• [Task to carry out]: Below are some entries. Transcribe the lines from the one holding "(53, 1179) none" to the one holding "[302,231,373,249] python3 ->", inclusive, but not the pictures among them.

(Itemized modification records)
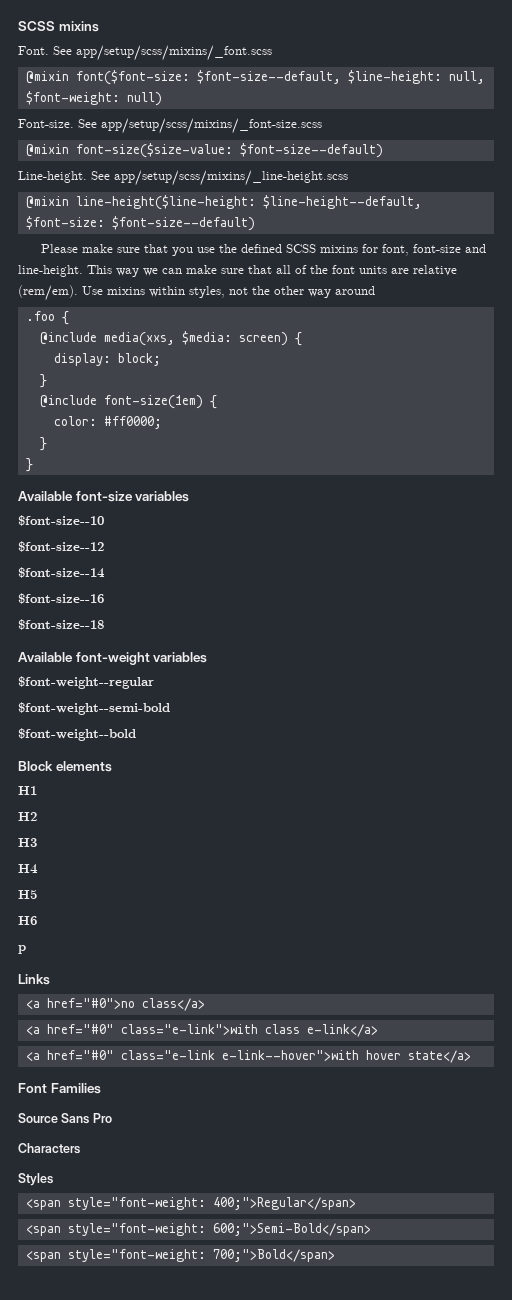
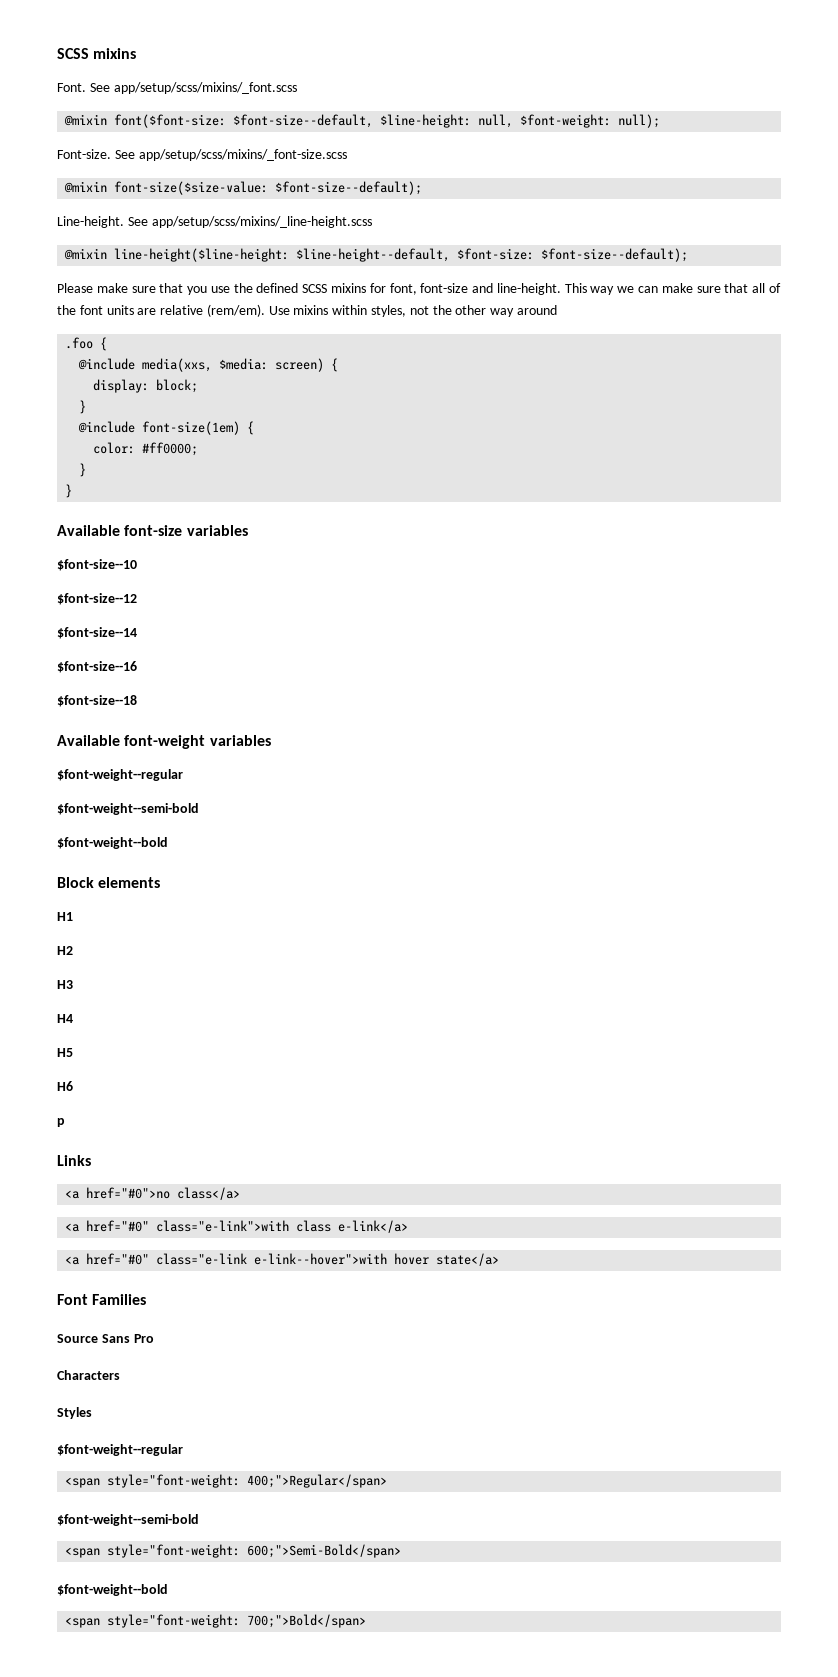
[126,92,162,106] null) -> [618,114,661,128] null);
[239,143,383,158] $font-size--default) -> [275,181,423,195] $font-size--default);
[111,216,255,231] $font-size--default) -> [541,248,689,262] $font-size--default);
(53, 1179) none -> [57,1444,183,1456] // $font-weight--regular
(356, 1203) none -> [57,1514,199,1526] // $font-weight--semi-bold
(371, 1229) none -> [57,1584,168,1596] // $font-weight--bold

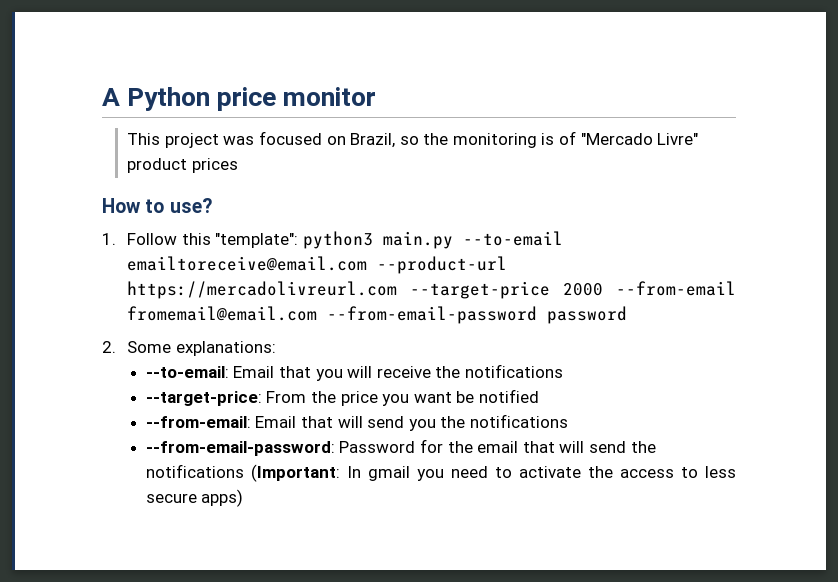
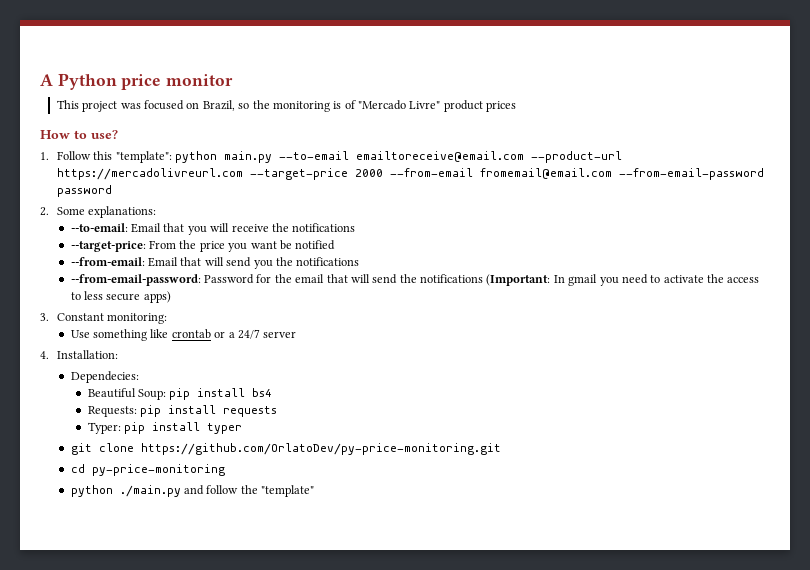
[302,231,373,249] python3 -> [175,151,218,163] python
(244, 498) none -> [40,313,168,324] [70,329,297,341] [40,350,118,359] [70,371,139,383] [87,388,273,400] [87,405,277,417] [87,422,242,434] [70,443,501,455] [70,464,225,476] [70,485,315,497] // 3. Constant monitoring: // Use something like crontab or a 24/7 server // 4. Installation: // Dependecies: // Beautiful Soup: pip install bs4 // Requests: pip install requests // Typer: pip install typer // git clone https://github.com/OrlatoDev/py-price-monitoring.git // cd py-price-monitoring // python ./main.py and follow the "template"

• [The completed task]:
(53, 1179) none -> [57,1444,183,1456] // $font-weight--regular
(356, 1203) none -> [57,1514,199,1526] // $font-weight--semi-bold
(371, 1229) none -> [57,1584,168,1596] // $font-weight--bold

[302,231,373,249] python3 -> [175,151,218,163] python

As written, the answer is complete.